§ **What you should do**: Can you reproduce, word for word, the part of the data that opens with the line containing "What is the range" and closes with the last line of the data, leaving out the pictures?

§ **Exercise inputs**:
################

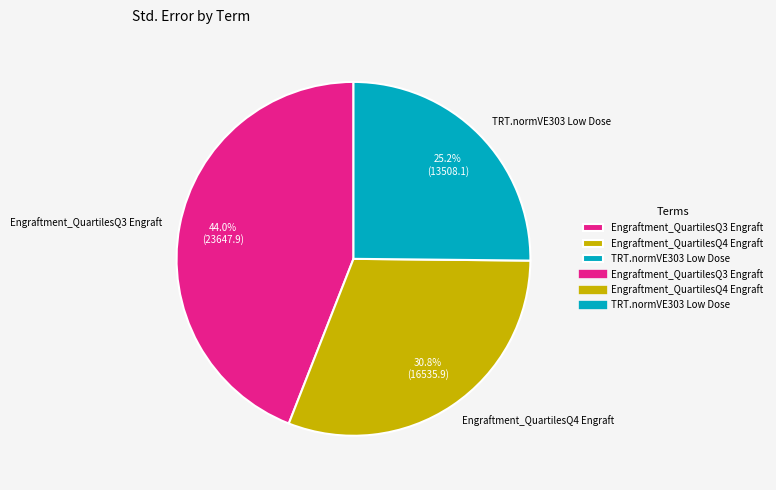

Does any single category account for the majority?

No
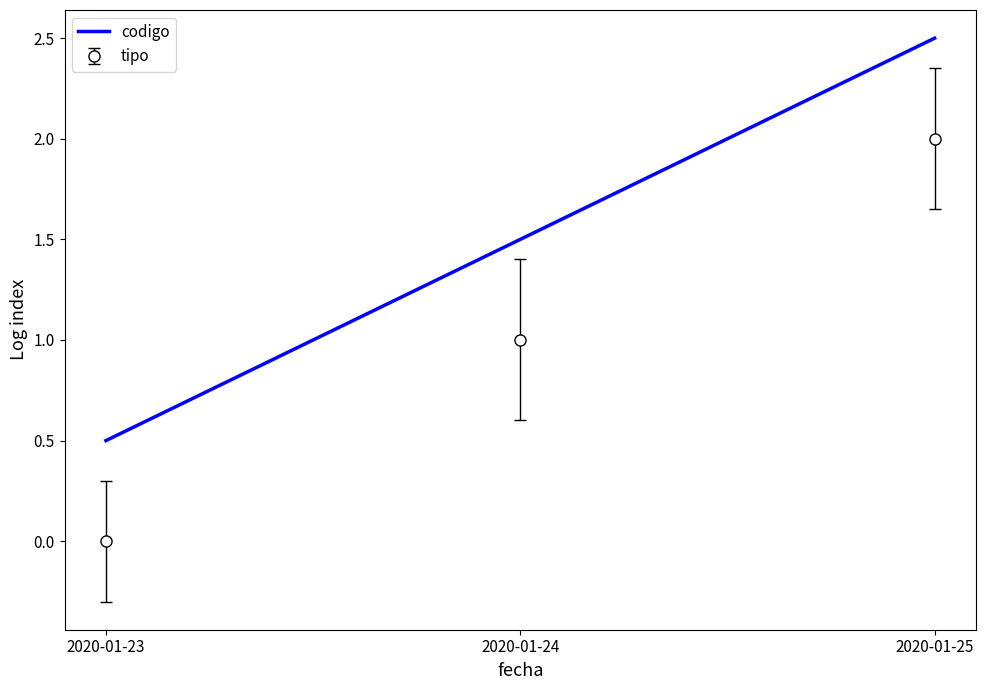

What is the highest value of the tipo series?

2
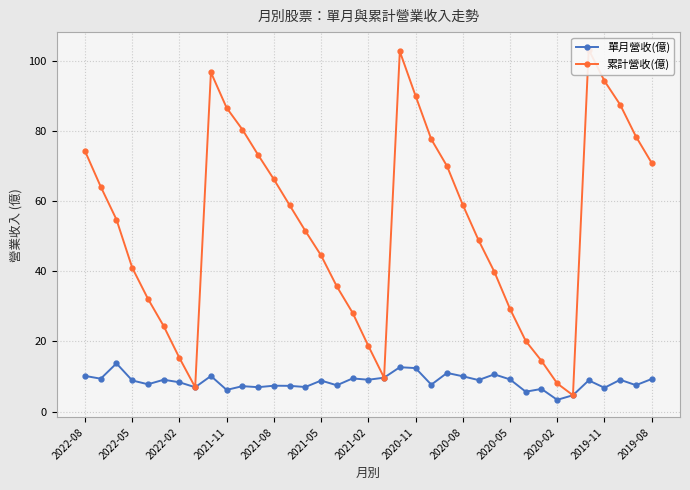

The value of 單月營收(億) at 2021-05 is 4.4. True or false?

False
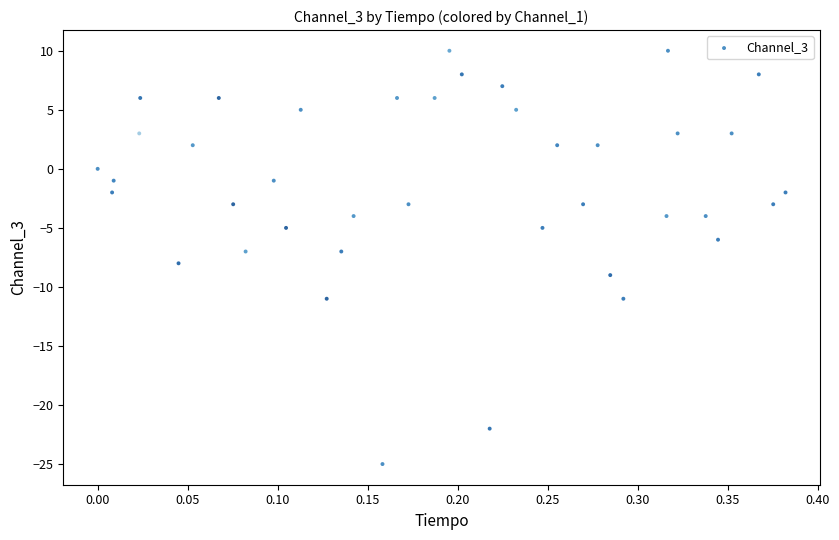

What is the range of Y values (max minus min)?

35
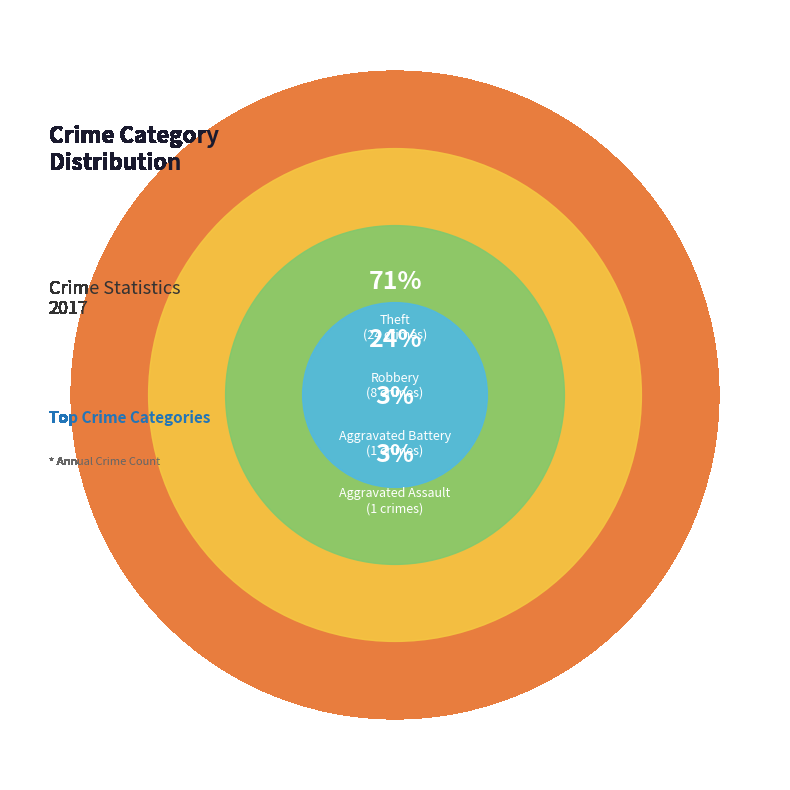

How much of the chart is everything except Aggravated Battery?

97.1%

################

§ **Written reply**:
What is the range of Y values (max minus min)?

35

How much of the chart is everything except Aggravated Battery?

97.1%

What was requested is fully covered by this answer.